This week I came across a quote by Madeleine L’Engle, author of the well-known children’s classic, A Wrinkle in Time (among other books). In Walking on Water, L’Engle reflects on the intersection of faith and art and writes these words:
There is nothing so secular that it cannot be sacred, and that is one of the deepest messages of the Incarnation.
What she means is that there is nothing in this world that cannot give evidence to the incarnation of Jesus Christ. A baby, a family living their daily life, a donkey, a simple feeding trough – each of these ordinary, everyday objects were present when God entered his own creation. Each of these earthly things then, became sacred, because they played a role in the working out of salvation; in witnessing and making known the savior who had come down.
And, as Madeleine L’Engle reminds us, simple objects and activities can today still be vehicles for conveying incarnation truths. As she writes:
…to paint a picture or to write a story or to compose a song is an incarnational activity. The artist is a servant who is willing to be a birthgiver. In a very real sense the artist (male or female) should be like Mary who, when the angel told her that she was to bear the Messiah, was obedient to the command.
Stories, no matter how simple, can be vehicles of truth; can be, in fact, icons. It’s no coincidence that Jesus taught almost entirely by telling stories, simple stories dealing with the stuff of life familiar to the Jews of his day. Stories are able to help us to become more whole, to become Named. And Naming is one of the impulses behind all art; to give a name to the cosmos we see despite all the chaos.

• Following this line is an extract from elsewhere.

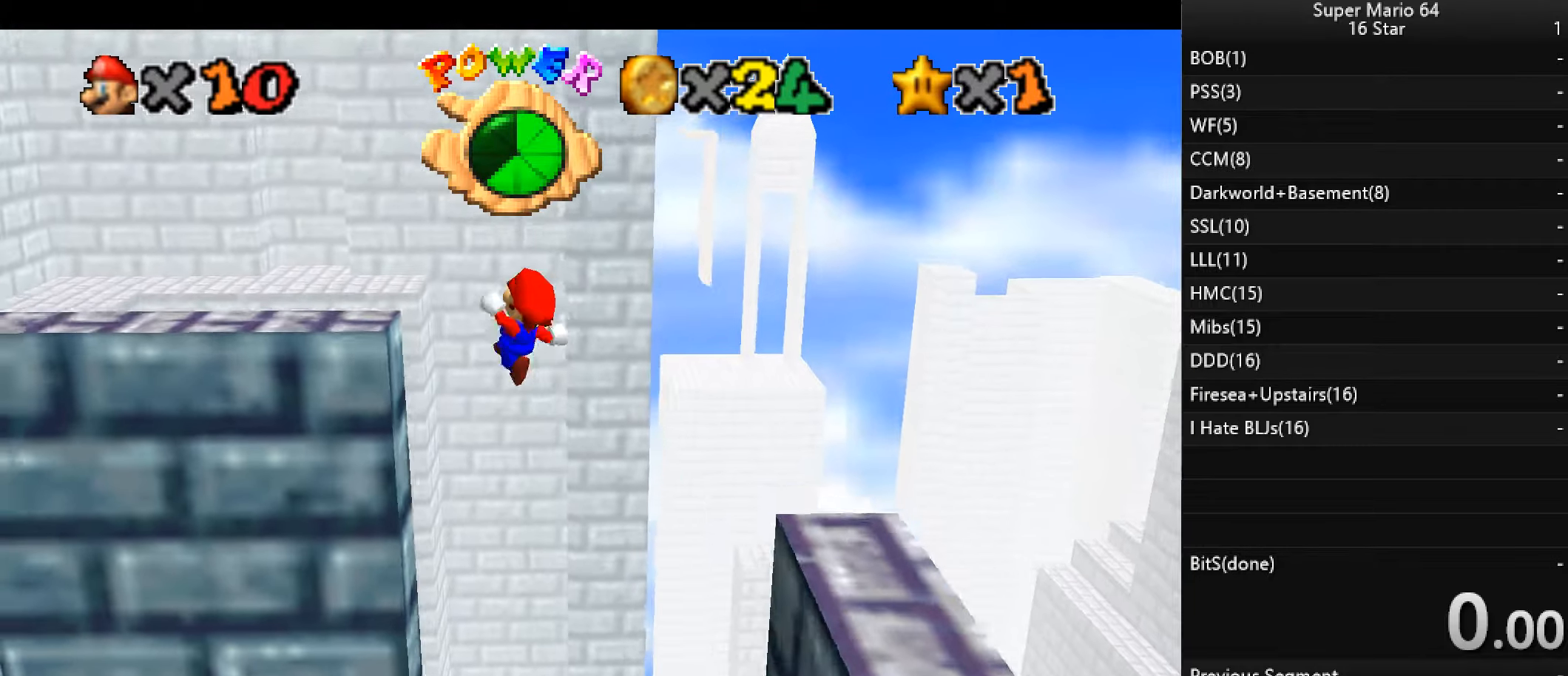
{"keys": ["z"], "events": [[167, "left", "down"], [200, "down", "down"], [200, "x", "up"], [334, "down", "up"], [334, "left", "up"]]}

If we are willing to look, we will find evidence of the incarnation everywhere. A meal reminds of God’s provision, and of Jesus’ feeding thousands. A glass of water refreshes, and fills us with the knowledge of the One who gives water that we may never thirst again. And art, especially art, whether music, book, or painting, reveal to us a God who is the author of creativity, beauty, and intentionality – allowing us to be like God in our own endeavors to create.
Whether artist or observer, creator or lover of creation, we can find evidence of incarnation in many places, and echoes of a baby’s birth, who changed the world forever.